Sociedade civil. O fim do "cidadão passivo"

Soromenho-Marques diz não ter dúvidas de que a mudança deve partir da iniciativa cívica dos cidadãos, das pessoas, não só "induzindo mudanças profundas à nossa escala e à nossa volta que passam pelas nossas opções", mas também sendo proativos na vida política.

"Como cidadãos, podemos participar nas políticas municipais. Se olhar para o nosso país, temos imensos concelhos onde neste momento se discute se uma determinada infraestrutura deve ou não ser construída numa zona florestal ou agrícola.

A defesa dos espaços agrícolas e florestais é também uma frente muito importante na defesa do nosso futuro coletivo", vinca.

Protestar, pedir mais ações, participar nas decisões como for possível. O filósofo português, com obra publicada sobre políticas ambientais, acredita que "aquela ideia do cidadão passivo" terá dificuldades em enfrentar os problemas do futuro.

"Aquela ideia do cidadão passivo que olha para o mundo a partir do sofá da sua sala, que pensa que o mundo é o que está na janela da sua televisão ou do seu computador, esse cidadão não vai sobreviver aos desafios que as alterações climáticas e a crise ambiental nos colocam", disse Soromenho-Marques.

Carne vermelha. Reduzir, sem precisar de abandonar

Um dos comportamentos a mudar mencionados no relatório do IPCC é a dieta mundial, que persiste em depender de carnes vermelhas.

As carnes vermelhas estão associadas a um dos principais gases de estufa, o metano. A produção de carne vermelha, especialmente a de origem bovina, tem "muitíssimo impactos negativos, não só pela emissão de metano, mas é também pela destruição da biodiversidade".

Daí que uma mudança de dieta, ao nível mundial e especialmente nos países mais ricos onde é consumida mais carne vermelha, seja necessária, ainda que livre e individual.

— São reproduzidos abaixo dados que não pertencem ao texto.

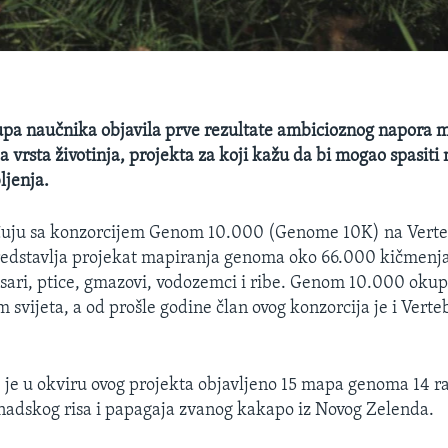
pa naučnika objavila prve rezultate ambicioznog napora 
a vrsta životinja, projekta za koji kažu da bi mogao spasiti
ljenja.
đuju sa konzorcijem Genom 10.000 (Genome 10K) na Vert
predstavlja projekat mapiranja genoma oko 66.000 kičmenj
isari, ptice, gmazovi, vodozemci i ribe. Genom 10.000 okup
om svijeta, a od prošle godine član ovog konzorcija je i Ver
 je u okviru ovog projekta objavljeno 15 mapa genoma 14 raz
nadskog risa i papagaja zvanog kakapo iz Novog Zelenda.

"Evidentemente que a decisão de ser vegetariano é uma decisão individual de cada um, não estou a propor uma espécie de vegetarianismo legislativo, mas também tem uma grande dimensão ecológica. Não digo para se abandonar, mas se reduzirmos o nosso consumo anual de carne, estamos a produzir uma transformação benéfica fundamental", apontou Soromenho-Marques,

O investigador realça que a produção de carne vermelha e de ração animal (como a soja) leva à destruição de florestas tropicais e de biodiversidade. Mas, se reduzirmos o consumo de carne e fizermos mais refeições vegetarianas ou vegan, "estamos a preservar floresta, que são garante de biodiversidade e permitem transformar dióxido de carbono sob a forma de biomassa, e estamos também a contribuir para uma maior área para agricultura mais sustentável", enaltece.

Eletricidade. Maior acesso e mais telhados para os painéis solares

O quarto ponto onde podemos procurar reduzir a pegada carbónica e minimizar os estragos relatados pelo IPCC é o consumo doméstico de eletricidade.

Portugal é um dos países da União Europeia com maior percentagem de eletricidade produzida a partir de energias renováveis. No primeiro trimestre de 2021, a produção renovável abasteceu 68% do consumo de energia elétrica", referiu a REN em julho.

Ainda assim, Soromenho-Marques afirma que Portugal está "atrasado" no que toca à economia doméstica.

"Há ainda falta de incentivo para que painéis solares possam ser utilizados com mais frequência a nível do domicílio", aponta.

Os painéis solares são caros e, para muitos portugueses que moram em prédios, esse investimento é ainda mais complicado, mas Viriato Soromenho-Marques pede uma mudança nas tendências do mercado desta energia renovável.

Já o IPCC deixa algumas recomendações: comprar e usar eletrodomésticos mais eficientes, assim como ar condicionados e ventilação mais ecológicos, e lavagens de roupa a seco, são alguns dos conselhos para reduzir o seu consumo elétrico e, assim, reduzir a sua pegada carbónica.